▶ WHAT YOU SHOULD DO
Quote every line of text from all the records word for word, leaving the pictures out of your answer.

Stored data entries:
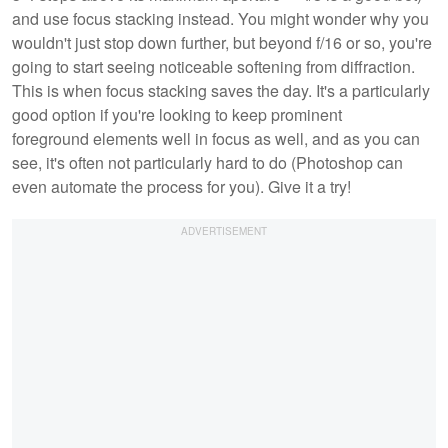
and use focus stacking instead. You might wonder why you
wouldn't just stop down further, but beyond f/16 or so, you're
going to start seeing noticeable softening from diffraction.
This is when focus stacking saves the day. It's a particularly
good option if you're looking to keep prominent
foreground elements well in focus as well, and as you can
see, it's often not particularly hard to do (Photoshop can
even automate the process for you). Give it a try!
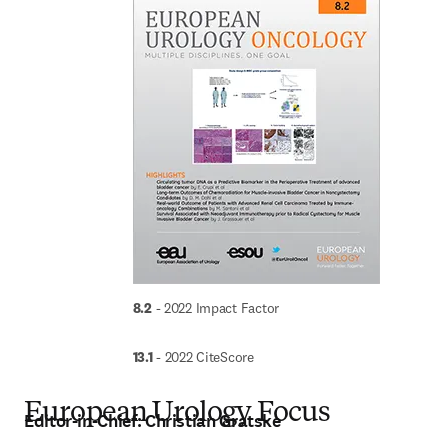
8.2
 - 2022 Impact Factor
13.1
 - 2022 CiteScore
European Urology Focus
Editor-in-Chief:
Christian Gratske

▶ EXPECTED ANSWER
and use focus stacking instead. You might wonder why you
wouldn't just stop down further, but beyond f/16 or so, you're
going to start seeing noticeable softening from diffraction.
This is when focus stacking saves the day. It's a particularly
good option if you're looking to keep prominent
foreground elements well in focus as well, and as you can
see, it's often not particularly hard to do (Photoshop can
even automate the process for you). Give it a try!
8.2
 - 2022 Impact Factor
13.1
 - 2022 CiteScore
European Urology Focus
Editor-in-Chief:
Christian Gratske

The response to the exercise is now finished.